Ik heb het onderzoek van Hielkema met interesse gelezen. Wat we mee nemen op vakantie is vooral ‘vanwege gemak’, zegt hij. Ik stel me voor dat je laat op de dag op je bestemming aankomt en dat alles dan dicht is. Dan is het handig als je koffie en thee bij je hebt blijkbaar, want dat is wat we het meest meenemen.
Jaha, want we gaan wel graag naar upcoming landen als Albanië en Georgië, maar van dat eten daar moeten we niks hebben. Daarom ook dat we verder graag kaas, pindakaas en hagelslag meenemen, Koekjes, snoepjes ook. En wasmiddelen. Hé, wij waren toch ontdekkingsreizigers?
Vroeger maakte mijn moeder altijd koude schotel klaar voor als ik op vakantie ging. Aardappelen, groenten, ei, tot kleine blokjes gesneden karbonade en mayonaise. Man, man, man wat was dat lekker. Reden we om 04.30 weg om op tijd aan te komen in Zuid Frankrijk of Midden Italië en dan kon ik bij Wesepe al niet van dat eten afblijven.
Dat gemakseten (koude schotel is eigenlijk net als kruudmoes, je kunt het ’s ochtends meenemen voor tussen de middag want hoeft het niet op te warmen) was toch wel alles wat ik meenam. Ik hoorde en hoor om me heen dat mensen zelfs vlees laten conserveren voor maaltijden in de caravan op een dor veldje ergens aan de andere kant van Europa. Nou, dan ben je een lefgozer. “Van die olijfolie daar, raken mijn darmen van slag” is de reden.

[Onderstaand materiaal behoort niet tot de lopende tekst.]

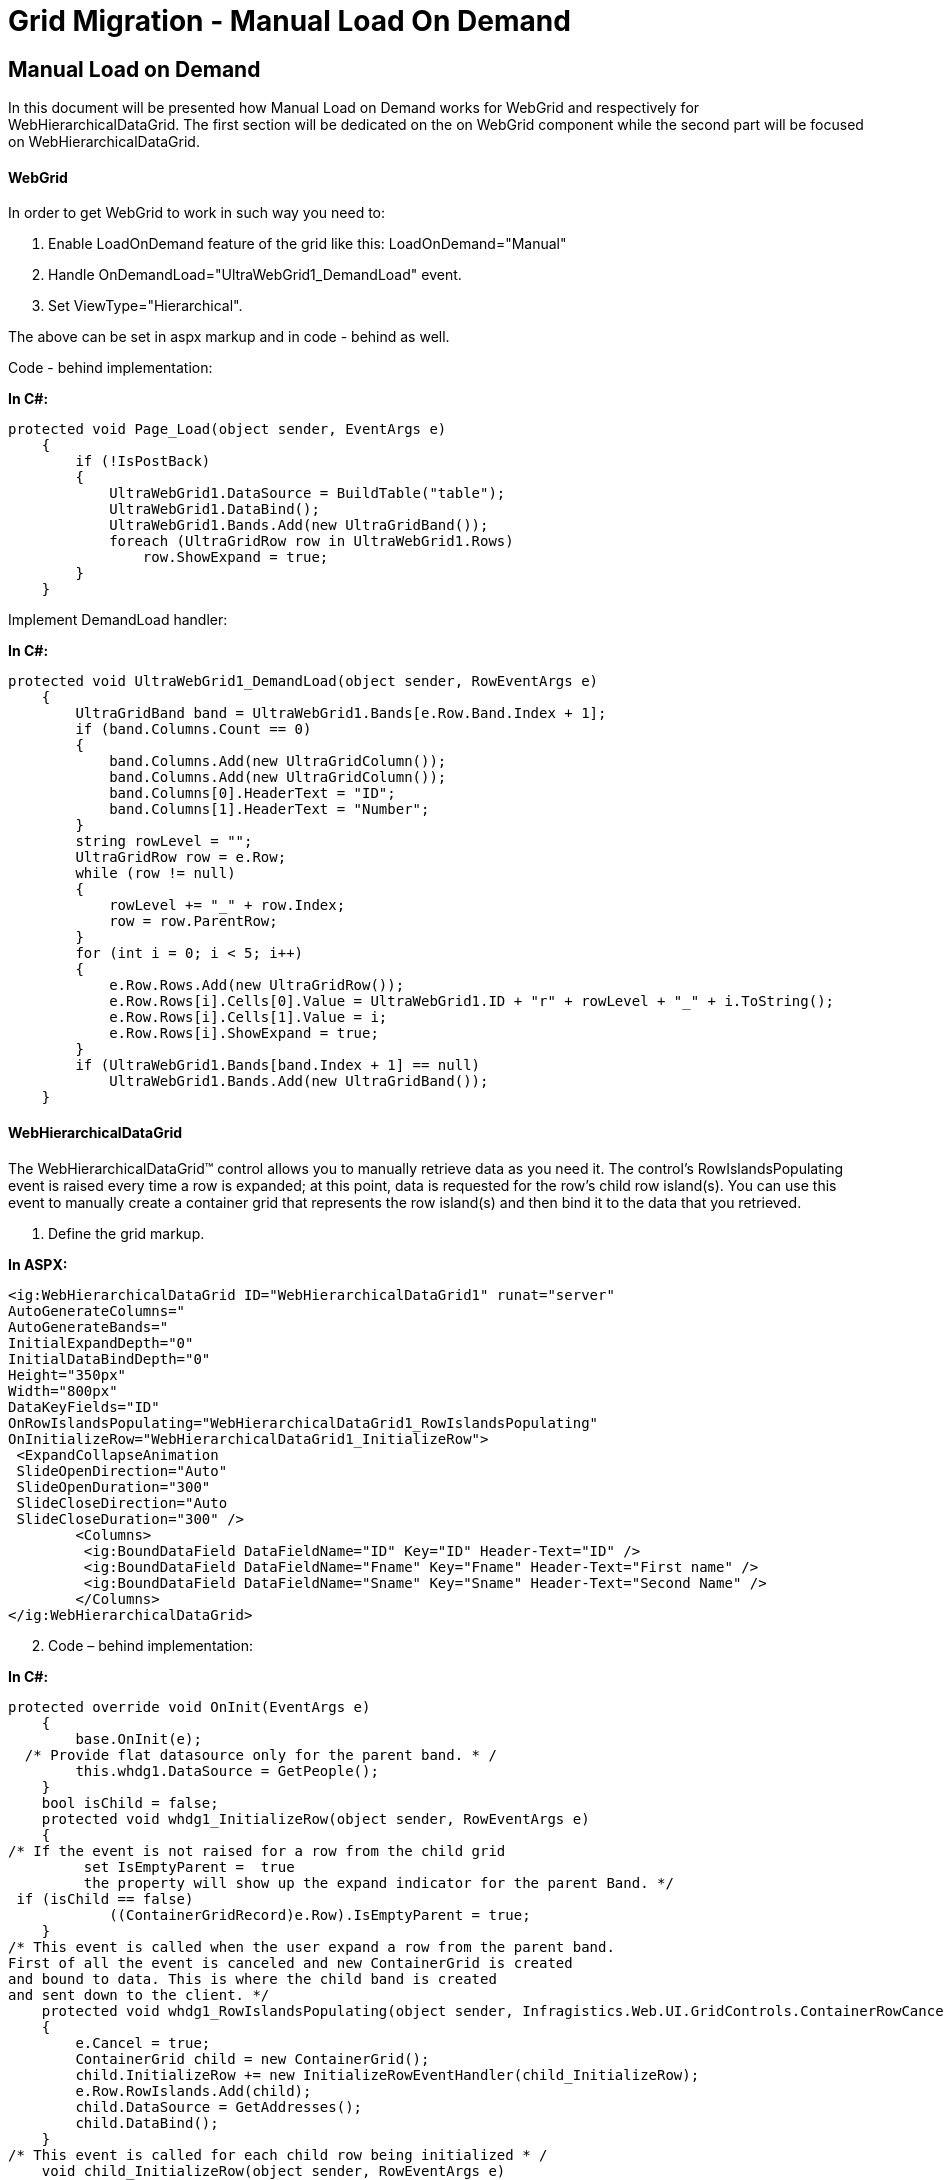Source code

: ﻿////

|metadata|
{
    "name": "gridmigrationmanualloadondemand",
    "controlName": [],
    "tags": [],
    "guid": "f9280097-c862-4141-baf3-337f3903a517",  
    "buildFlags": [],
    "createdOn": "2016-03-01T12:48:14.7316512Z"
}
|metadata|
////

= Grid Migration - Manual Load On Demand

== Manual Load on Demand

In this document will be presented how Manual Load on Demand works for WebGrid and respectively for WebHierarchicalDataGrid. The first section will be dedicated on the on WebGrid component while the second part will be focused on WebHierarchicalDataGrid.

==== WebGrid

In order to get WebGrid to work in such way you need to:

[start=1]
. Enable LoadOnDemand feature of the grid like this: LoadOnDemand="Manual"
[start=2]
. Handle OnDemandLoad="UltraWebGrid1_DemandLoad" event.
[start=3]
. Set ViewType="Hierarchical".

The above can be set in aspx markup and in code - behind as well.

Code - behind implementation:

*In C#:*

[source,csharp]
----
protected void Page_Load(object sender, EventArgs e)
    {
        if (!IsPostBack)
        {
            UltraWebGrid1.DataSource = BuildTable("table");
            UltraWebGrid1.DataBind();
            UltraWebGrid1.Bands.Add(new UltraGridBand());
            foreach (UltraGridRow row in UltraWebGrid1.Rows)
                row.ShowExpand = true;
        }
    }
----

Implement DemandLoad handler:

*In C#:*

[source,csharp]
----
protected void UltraWebGrid1_DemandLoad(object sender, RowEventArgs e)
    {
        UltraGridBand band = UltraWebGrid1.Bands[e.Row.Band.Index + 1];
        if (band.Columns.Count == 0)
        {
            band.Columns.Add(new UltraGridColumn());
            band.Columns.Add(new UltraGridColumn());
            band.Columns[0].HeaderText = "ID";
            band.Columns[1].HeaderText = "Number";
        }
        string rowLevel = "";
        UltraGridRow row = e.Row;
        while (row != null)
        {
            rowLevel += "_" + row.Index;
            row = row.ParentRow;
        }
        for (int i = 0; i < 5; i++)
        {
            e.Row.Rows.Add(new UltraGridRow());
            e.Row.Rows[i].Cells[0].Value = UltraWebGrid1.ID + "r" + rowLevel + "_" + i.ToString();
            e.Row.Rows[i].Cells[1].Value = i;
            e.Row.Rows[i].ShowExpand = true;
        }
        if (UltraWebGrid1.Bands[band.Index + 1] == null)
            UltraWebGrid1.Bands.Add(new UltraGridBand());
    }
----

==== WebHierarchicalDataGrid

The WebHierarchicalDataGrid™ control allows you to manually retrieve data as you need it. The control’s RowIslandsPopulating event is raised every time a row is expanded; at this point, data is requested for the row’s child row island(s). You can use this event to manually create a container grid that represents the row island(s) and then bind it to the data that you retrieved.

[start=1]
. Define the grid markup.

*In ASPX:*

[source,html]
----
<ig:WebHierarchicalDataGrid ID="WebHierarchicalDataGrid1" runat="server" 
AutoGenerateColumns="
AutoGenerateBands="
InitialExpandDepth="0"
InitialDataBindDepth="0"
Height="350px" 
Width="800px"
DataKeyFields="ID" 
OnRowIslandsPopulating="WebHierarchicalDataGrid1_RowIslandsPopulating" 
OnInitializeRow="WebHierarchicalDataGrid1_InitializeRow">
 <ExpandCollapseAnimation
 SlideOpenDirection="Auto"
 SlideOpenDuration="300"
 SlideCloseDirection="Auto
 SlideCloseDuration="300" />
 	<Columns>
 	 <ig:BoundDataField DataFieldName="ID" Key="ID" Header-Text="ID" />
 	 <ig:BoundDataField DataFieldName="Fname" Key="Fname" Header-Text="First name" />
  	 <ig:BoundDataField DataFieldName="Sname" Key="Sname" Header-Text="Second Name" />
 	</Columns>
</ig:WebHierarchicalDataGrid>
----

[start=2]
. Code – behind implementation:

*In C#:*

[source,csharp]
----
protected override void OnInit(EventArgs e)
    {
        base.OnInit(e);
  /* Provide flat datasource only for the parent band. * / 
        this.whdg1.DataSource = GetPeople();
    }
    bool isChild = false;
    protected void whdg1_InitializeRow(object sender, RowEventArgs e)
    {
/* If the event is not raised for a row from the child grid 
         set IsEmptyParent =  true
         the property will show up the expand indicator for the parent Band. */ 
 if (isChild == false)
            ((ContainerGridRecord)e.Row).IsEmptyParent = true;
    }
/* This event is called when the user expand a row from the parent band.
First of all the event is canceled and new ContainerGrid is created 
and bound to data. This is where the child band is created 
and sent down to the client. */ 
    protected void whdg1_RowIslandsPopulating(object sender, Infragistics.Web.UI.GridControls.ContainerRowCancelEventArgs e)
    {
        e.Cancel = true;
        ContainerGrid child = new ContainerGrid();
        child.InitializeRow += new InitializeRowEventHandler(child_InitializeRow);
        e.Row.RowIslands.Add(child);
        child.DataSource = GetAddresses();
        child.DataBind();
    }
/* This event is called for each child row being initialized * /
    void child_InitializeRow(object sender, RowEventArgs e)
    {
        isChild = true;
    }
    #region Entities
    public class Person
    {
        public int _addressID;
        public int ID { get; set; }
        public string Fname { get; set; }
        public string Sname { get; set; }
        public int Addresses
        {
            get { return _addressID; }
        }
    }
    public class Address
    {
        public int ID { get; set; }
        public string Street { get; set; }
        public string City { get; set; }
    }
    #endregion
    #region Data
    private List<Person> GetPeople()
    {
        List<Person> list = new List<Person>();
        list.Add(
            new Person() { ID = 1, Fname = "Oliver", Sname = "George", _addressID = 1 });
        list.Add(
           new Person() { ID = 2, Fname = "Jack", Sname = "Joseph", _addressID = 1 });
        list.Add(
           new Person() { ID = 3, Fname = "Harry", Sname = "Jacob", _addressID = 1 });
        list.Add(
           new Person() { ID = 4, Fname = "Thomas", Sname = "Simeonov", _addressID = 2 });
        list.Add(
           new Person() { ID = 5, Fname = "Charlie", Sname = "Dylan", _addressID = 2 });
        list.Add(
                   new Person() { ID = 6, Fname = "William", Sname = "Lewis", _addressID = 2 });
        list.Add(
                   new Person() { ID = 7, Fname = "James", Sname = "Max", _addressID = 2 });
        list.Add(
                   new Person() { ID = 8, Fname = "Daniel", Sname = "Jayden", _addressID = 2 });
        return list;
    }
    private List<Address> GetAddresses()
    {
        List<Address> list = new List<Address>();
        list.Add(
             new Address() { ID = 1, City = "Windsor", Street = "Corporate Park 50 Millstone Road" });
        list.Add(
             new Address() { ID = 2, City = "Sofia", Street = "110 B, Simeonovsko Shosse  Office Floor II" });
        return list;
    }
----

image::images/Grids_Migration_-_ManualLoadOnDemand_1.jpg[Grids_Migration_-_ManualLoadOnDemand_1]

Maar, heeft Hielkema onderzocht, na verloop van tijd gaan we toch integreren daar op de vakantielokatie. We proberen iedere keer iets meer van die buitenlandse eetgewoontes. Vast ook, omdat dat goedkoper scoren is in de supermarkt. “Buitenlandse vakanties zijn misschien wel een even belangrijke bron van inspiratie voor Nederlandse thuiskoks als receptenwebsites of gratis supermarktbladen.”
Dat gaat zo ver dat ik iemand hoorde zeggen: “doe mij maar die typisch Hollandse kost, ach wat heb ik zin in een broodje shoarma!” Als je dan niet geïnspireerd bent door de buitenlandse keuken!

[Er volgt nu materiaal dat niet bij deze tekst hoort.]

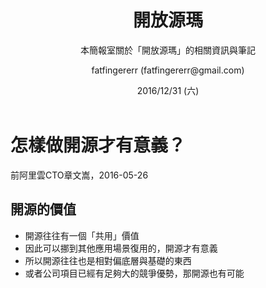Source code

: #+TITLE: 開放源瑪
#+SUBTITLE: 本簡報室關於「開放源瑪」的相關資訊與筆記
#+DATE: 2016/12/31 (六)
#+AUTHOR: fatfingererr (fatfingererr@gmail.com)
#+EMAIL: fatifngererr.tw@gmail.com
#+OPTIONS: ':nil *:t -:t ::t <:t H:3 \n:nil ^:t arch:headline
#+OPTIONS: author:t c:nil creator:comment d:(not "LOGBOOK") date:t
#+OPTIONS: e:t email:nil f:t inline:t num:nil p:nil pri:nil stat:t
#+OPTIONS: tags:t tasks:t tex:t timestamp:t toc:nil todo:t |:t

#+DESCRIPTION:
#+EXCLUDE_TAGS: noexport
#+KEYWORDS:
#+LANGUAGE: en
#+SELECT_TAGS: export

#+GOOGLE_PLUS: https://plus.google.com/fatfingererr
#+COMPANY: fatfingererr
#+WWW: http://ffe.tw/
#+GITHUB: http://github.com/fatfingererr
#+TWITTER: fatfingererr

#+FAVICON: images/fatfingererr.png
#+ICON: images/fatfingererr.png
#+HASHTAG: fatfingererr

# Fork me ribbon
#+BEGIN_EXPORT html
<a href="https://github.com/fatfingererr/note/blob/master/openSource.org">
<img style="position: absolute; top: 0; right: 0; border: 0;" src="https://s3.amazonaws.com/github/ribbons/forkme_right_darkblue_121621.png" alt="Fork me on GitHub">
</a>
#+END_EXPORT

* 怎樣做開源才有意義？
  :PROPERTIES:
  :SLIDE:    segue dark quote
  :ASIDE:    right bottom
  :ARTICLE:  flexbox vleft auto-fadein
  :END:

前阿里雲CTO章文嵩，2016-05-26

** 開源的價值
- 開源往往有一個「共用」價值
- 因此可以挪到其他應用場景復用的，開源才有意義
- 所以開源往往也是相對偏底層與基礎的東西
- 或者公司項目已經有足夠大的競爭優勢，那開源也有可能

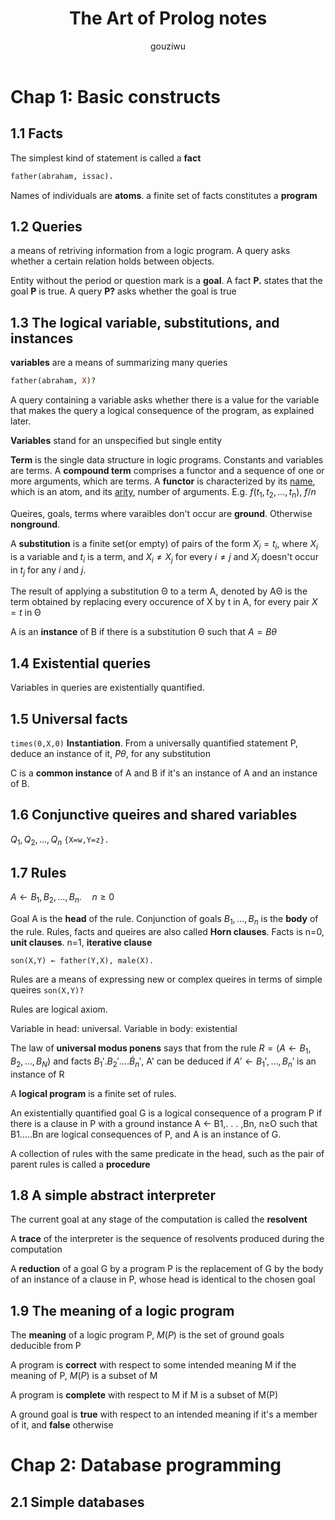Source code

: #+TITLE: The Art of Prolog notes
#+AUTHOR: gouziwu
* Chap 1: Basic constructs
** 1.1 Facts
   The simplest kind of statement is called a *fact*
   #+BEGIN_SRC prolog
     father(abraham, issac).
   #+END_SRC
   Names of individuals are *atoms*.
   a finite set of facts constitutes a *program*
** 1.2 Queries
   a means of retriving information from a logic program. A query asks whether a
   certain relation holds between objects.

   Entity without the period or question mark is a *goal*. A fact *P.* states that
   the goal *P* is true. A query *P?* asks whether the goal is true
** 1.3 The logical variable, substitutions, and instances
   *variables* are a means of summarizing many queries
   #+BEGIN_SRC prolog
     father(abraham, X)?
   #+END_SRC

   A query containing a variable asks whether there is a value for the variable
   that makes the query a logical consequence of the program, as explained
   later.

   *Variables* stand for an unspecified but single entity

   *Term* is the single data structure in logic programs. Constants and variables
    are terms. A *compound term* comprises a functor and a sequence of one or more
    arguments, which are terms. A *functor* is characterized by its _name_, which is
    an atom, and its _arity_, number of arguments. E.g. $f(t_1,t_2,\dots,t_n)$, $f/n$

   Queires, goals, terms where varaibles don't occur are *ground*. Otherwise
   *nonground*.
   
   A *substitution* is a finite set(or empty) of pairs of the form $X_i=t_i$,
   where $X_i$ is a variable and $t_i$ is a term, and $X_i\neq X_j$ for every
   $i\neq j$ and $X_i$ doesn't occur in $t_j$ for any $i$ and $j$.

   The result of applying a substitution Θ to a term A, denoted by AΘ is the
   term obtained by replacing every occurence of X by t in A, for every pair
   $X=t$ in Θ

   A is an *instance* of B if there is a substitution Θ such that $A=B\theta$
** 1.4 Existential queries
   Variables in queries are existentially quantified.
** 1.5 Universal facts
   =times(0,X,0)=
   *Instantiation*. From a universally quantified statement P, deduce an instance
   of it, $P\theta$, for any substitution

   C is a *common instance* of A and B if it's an instance of A and an instance of
   B.
** 1.6 Conjunctive queires and shared variables
   $Q_1,Q_2,\dots,Q_n$
   ={X=w,Y=z}.=
** 1.7 Rules
   $A\gets B_1,B_2,\dots,B_n.\quad n\ge 0$
   
   Goal A is the *head* of the rule. Conjunction of goals $B_1,\dots,B_n$ is the
   *body* of the rule. Rules, facts and queires are also called *Horn clauses*.
   Facts is n=0, *unit clauses*. n=1, *iterative clause*
   
   =son(X,Y) ← father(Y,X), male(X).=

   Rules are a means of expressing new or complex queires in terms of simple
   queires =son(X,Y)?=

   Rules are logical axiom.

   Variable in head: universal. Variable in body: existential

   The law of *universal modus ponens* says that from the rule 
   $R=(A\gets B_1,B_2,\dots,B_N)$ and facts $B_1'.B_2'.\dots\dot B_n'$, 
   A' can be deduced if $A'\gets B_1',\dots,B_n'$ is an instance of R

   A *logical program* is a finite set of rules.

   An existentially quantified goal G is a logical consequence of a program P
   if there is a clause in P with a ground instance A ← B1,. . . ,Bn, n≥O such
   that B1.....Bn are logical consequences of P, and A is an instance of G. 

   A collection of rules with the same predicate in the head, such as the pair
   of parent rules is called a *procedure*
** 1.8 A simple abstract interpreter
   The current goal at any stage of the computation is called the *resolvent*
   
   A *trace* of the interpreter is the sequence of resolvents produced during the
   computation

   A *reduction* of a goal G by a program P is the replacement of G by the body of
   an instance of a clause in P, whose head is identical to the chosen goal
** 1.9 The meaning of a logic program
   The *meaning* of a logic program P, $M(P)$ is the set of ground goals deducible
   from P

   A program is *correct* with respect to some intended meaning M if the meaning
   of P, $M(P)$ is a subset of M

   A program is *complete* with respect to M if M is a subset of M(P)

   A ground goal is *true* with respect to an intended meaning if it's a member of
   it, and *false* otherwise
* Chap 2: Database programming
** 2.1 Simple databases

Als je veel eten meeneemt naar vakantie, heb je ruimte over voor de terugweg. Die vullen we dan ook weer op met eten. En drinken. Vooral drinken. Die lekkere wijn van daar, daar wil je thuis nog zo lang mogelijk van blijven genieten. Maar dat valt tegen, want je hebt er dan de zon, het terras en de mediterrane geuren niet bij. En die olijfolie bakt de karbonade eigenlijk ook helemaal niet lekker. Net als de kruiden niet passen bij de aardappelen met boontjes.
Gelukkig had je ook kazen en droge worsten mee terug genomen. Maar ja, die waren na drie dagen al weer op.